> **Work order**
Copy the data that follows exactly as it is, excluding all pictures.
____________________
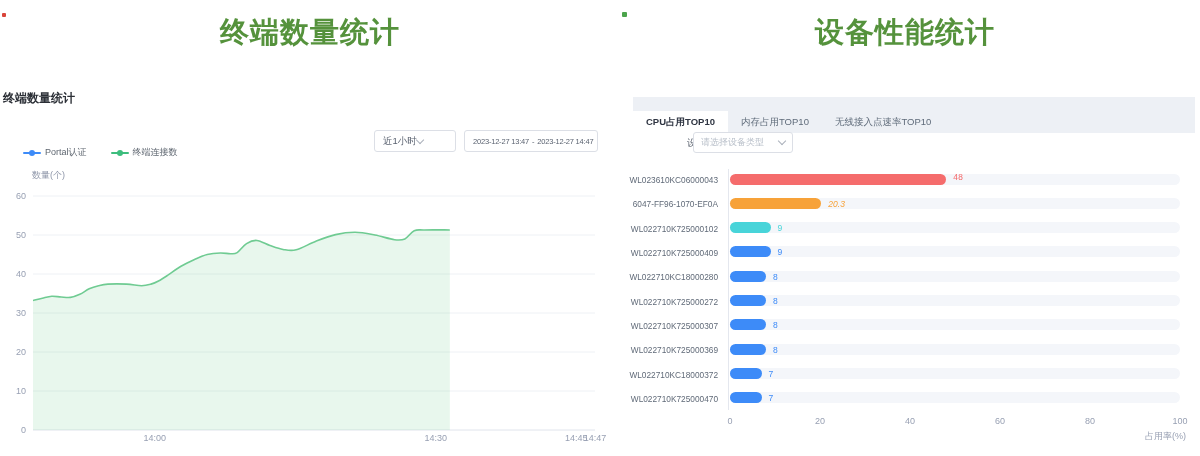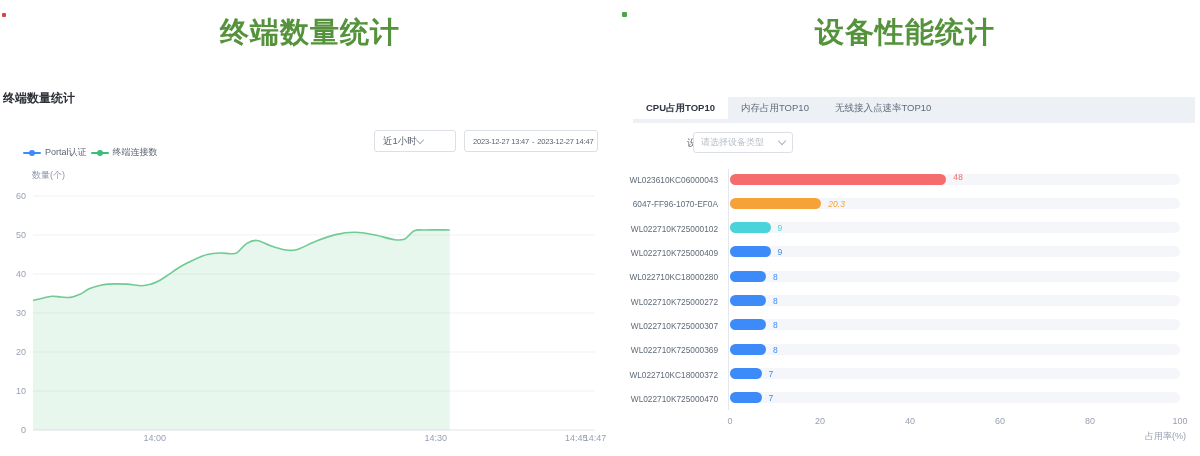--- a/index.html
+++ b/index.html
@@ -29,7 +29,7 @@
   .ytick{width:26px;text-align:right;left:0;}
   .xtick{transform:translateX(-50%);top:433px;}
   
-  .tabbar{position:absolute;left:633px;top:97px;width:562px;height:26px;background:#edf0f5;display:flex;align-items:flex-start;}
+  .tabbar{position:absolute;left:633px;top:97px;width:562px;height:36px;background:#edf0f5;display:flex;align-items:flex-end;}
   .tab{font-size:9.5px;line-height:22px;padding:0 13px;color:#5f6b7a;cursor:pointer;white-space:nowrap;}
   .tab.active{background:#fff;color:#2f3542;font-weight:700;}
   .devtype-label{position:absolute;left:648px;top:137px;font-size:9.5px;color:#5c6470;margin-left:39px;}

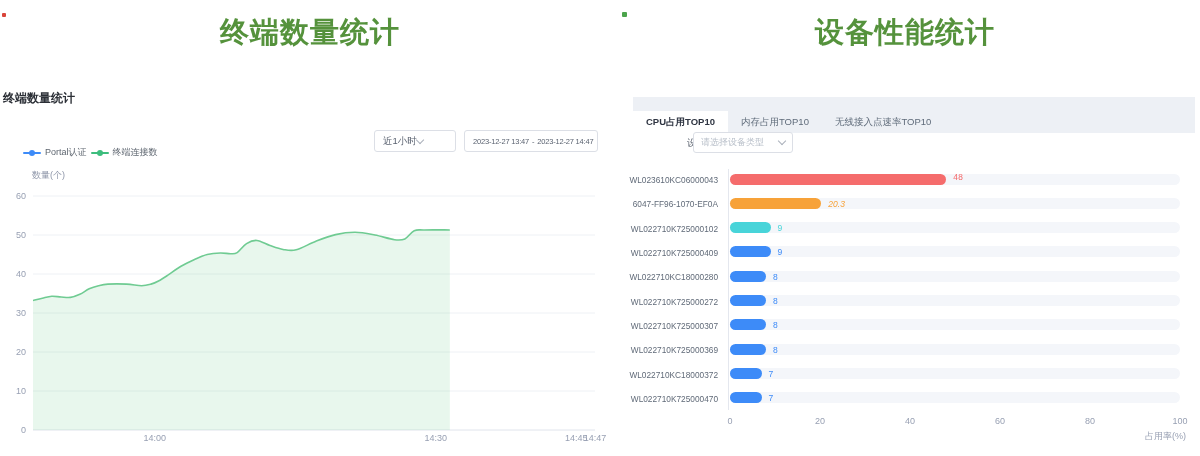--- a/index.html
+++ b/index.html
@@ -19,7 +19,7 @@
   .date-box{position:absolute;left:464px;top:130px;width:134px;height:22px;border:1px solid #dcdfe6;border-radius:3px;
             background:#fff;display:flex;align-items:center;gap:3px;padding:0 5px;box-sizing:border-box;
             font-size:7.5px;letter-spacing:-0.2px;color:#5a6270;white-space:nowrap;cursor:pointer;}
-  .legend{position:absolute;left:23px;top:146px;display:flex;gap:4px;align-items:center;}
+  .legend{position:absolute;left:23px;top:146px;display:flex;gap:24px;align-items:center;}
   .legend-item{display:flex;align-items:center;gap:4px;font-size:9px;color:#5e6670;cursor:pointer;}
   .legend-marker{position:relative;width:18px;height:5px;}
   .legend-marker .lm-line{position:absolute;left:0;right:0;top:2px;height:1.5px;border-radius:1px;}

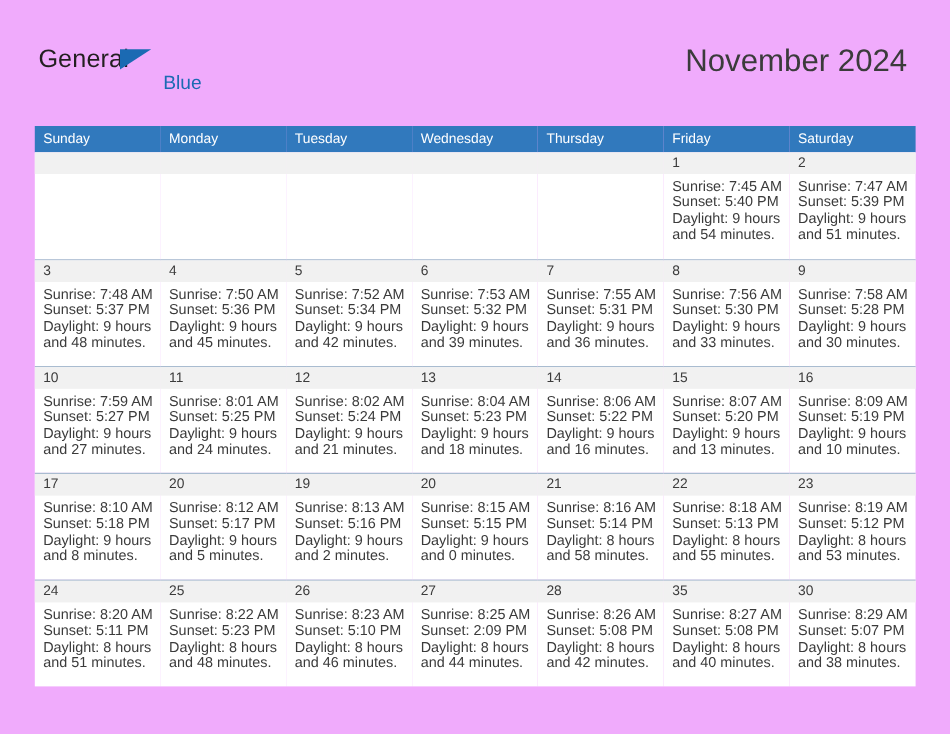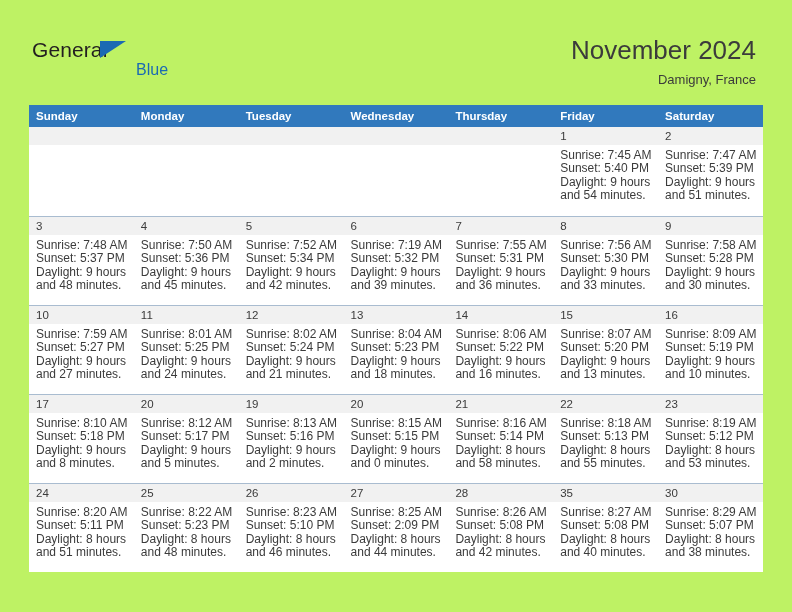--- a/index.html
+++ b/index.html
@@ -13,7 +13,7 @@
   #page {
     position: relative;
     width: 792px; height: 612px;
-    background: #bef264;
+    background: #f0abfc;
     overflow: hidden;
   }
 

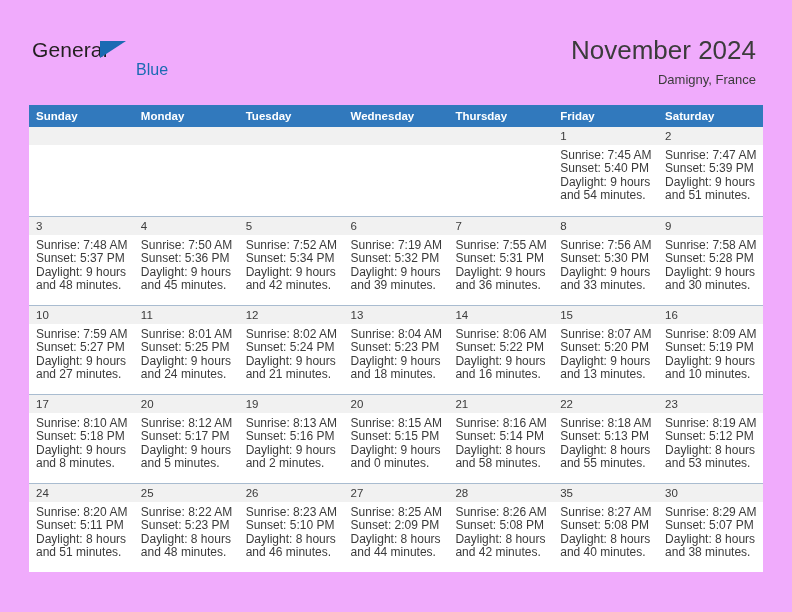--- a/index.html
+++ b/index.html
@@ -56,7 +56,7 @@
   .title-block {
     position: absolute;
     right: 36px; top: 34px;
-    text-align: right;
+    text-align: center;
   }
   .cal-title {
     font-size: 26px;

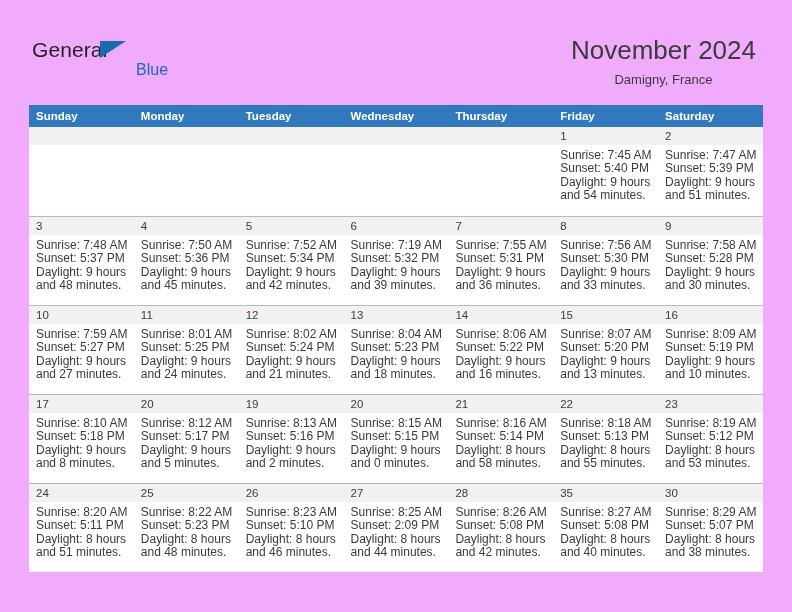--- a/index.html
+++ b/index.html
@@ -141,7 +141,6 @@
 
     <div class="title-block">
       <div class="cal-title">November 2024</div>
-      <div class="cal-sub">Damigny, France</div>
     </div>
 
   </div>

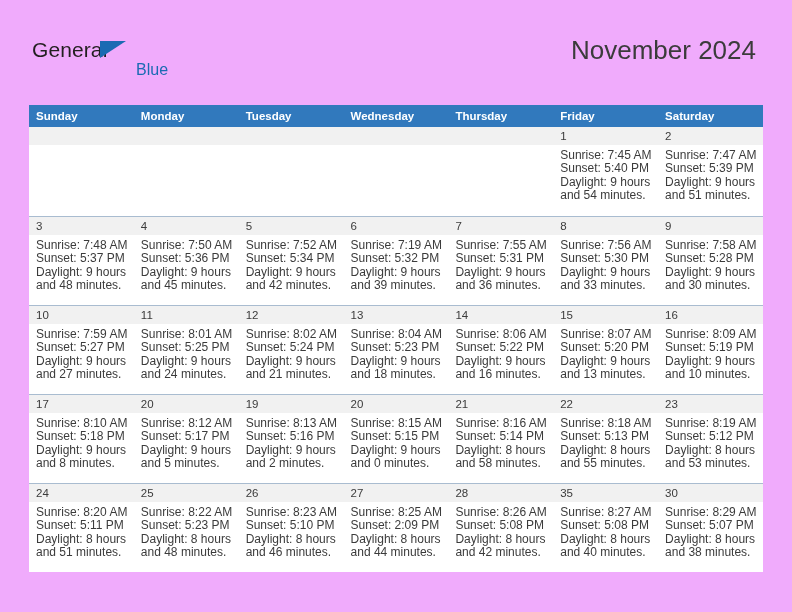--- a/index.html
+++ b/index.html
@@ -89,7 +89,7 @@
     background: #3179bd;
     color: #ffffff;
     font-size: 11.5px;
-    font-weight: 700;
+    font-weight: 400;
     text-align: left;
     padding: 5px 0 5px 7px;
     height: 21px;

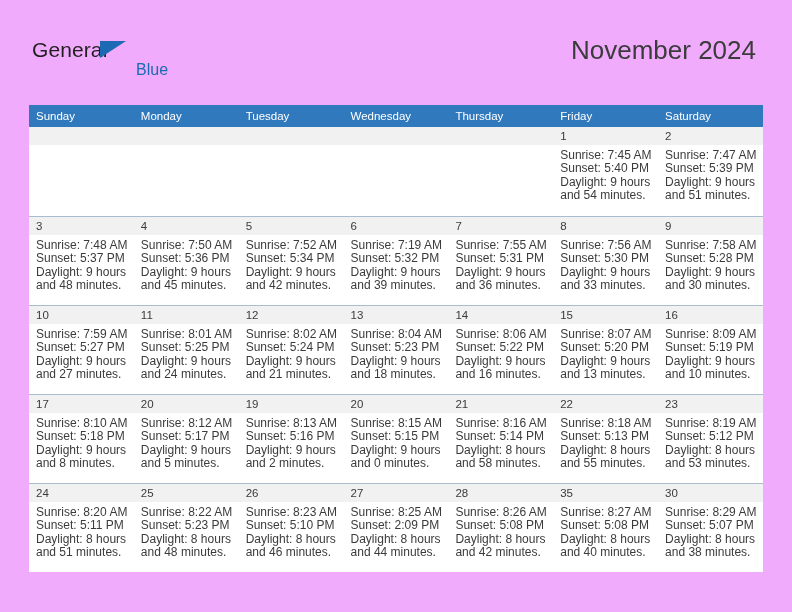--- a/index.html
+++ b/index.html
@@ -240,7 +240,7 @@
             <td>
               <div class="daybox">
                 <div class="daynum-band">6</div>
-                <div class="details">Sunrise: 7:19 AM
+                <div class="details">Sunrise: 7:53 AM
 Sunset: 5:32 PM
 Daylight: 9 hours
 and 39 minutes.</div>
____________________
> **Exercise response**
--- a/index.html
+++ b/index.html
@@ -29,7 +29,7 @@
   .ytick{width:26px;text-align:right;left:0;}
   .xtick{transform:translateX(-50%);top:433px;}
   
-  .tabbar{position:absolute;left:633px;top:97px;width:562px;height:26px;background:#edf0f5;display:flex;align-items:flex-start;}
+  .tabbar{position:absolute;left:633px;top:97px;width:562px;height:36px;background:#edf0f5;display:flex;align-items:flex-end;}
   .tab{font-size:9.5px;line-height:22px;padding:0 13px;color:#5f6b7a;cursor:pointer;white-space:nowrap;}
   .tab.active{background:#fff;color:#2f3542;font-weight:700;}
   .devtype-label{position:absolute;left:648px;top:137px;font-size:9.5px;color:#5c6470;margin-left:39px;}

--- a/index.html
+++ b/index.html
@@ -19,7 +19,7 @@
   .date-box{position:absolute;left:464px;top:130px;width:134px;height:22px;border:1px solid #dcdfe6;border-radius:3px;
             background:#fff;display:flex;align-items:center;gap:3px;padding:0 5px;box-sizing:border-box;
             font-size:7.5px;letter-spacing:-0.2px;color:#5a6270;white-space:nowrap;cursor:pointer;}
-  .legend{position:absolute;left:23px;top:146px;display:flex;gap:4px;align-items:center;}
+  .legend{position:absolute;left:23px;top:146px;display:flex;gap:24px;align-items:center;}
   .legend-item{display:flex;align-items:center;gap:4px;font-size:9px;color:#5e6670;cursor:pointer;}
   .legend-marker{position:relative;width:18px;height:5px;}
   .legend-marker .lm-line{position:absolute;left:0;right:0;top:2px;height:1.5px;border-radius:1px;}

--- a/index.html
+++ b/index.html
@@ -13,7 +13,7 @@
   #page {
     position: relative;
     width: 792px; height: 612px;
-    background: #bef264;
+    background: #f0abfc;
     overflow: hidden;
   }
 

--- a/index.html
+++ b/index.html
@@ -56,7 +56,7 @@
   .title-block {
     position: absolute;
     right: 36px; top: 34px;
-    text-align: right;
+    text-align: center;
   }
   .cal-title {
     font-size: 26px;

--- a/index.html
+++ b/index.html
@@ -141,7 +141,6 @@
 
     <div class="title-block">
       <div class="cal-title">November 2024</div>
-      <div class="cal-sub">Damigny, France</div>
     </div>
 
   </div>

--- a/index.html
+++ b/index.html
@@ -89,7 +89,7 @@
     background: #3179bd;
     color: #ffffff;
     font-size: 11.5px;
-    font-weight: 700;
+    font-weight: 400;
     text-align: left;
     padding: 5px 0 5px 7px;
     height: 21px;

--- a/index.html
+++ b/index.html
@@ -240,7 +240,7 @@
             <td>
               <div class="daybox">
                 <div class="daynum-band">6</div>
-                <div class="details">Sunrise: 7:19 AM
+                <div class="details">Sunrise: 7:53 AM
 Sunset: 5:32 PM
 Daylight: 9 hours
 and 39 minutes.</div>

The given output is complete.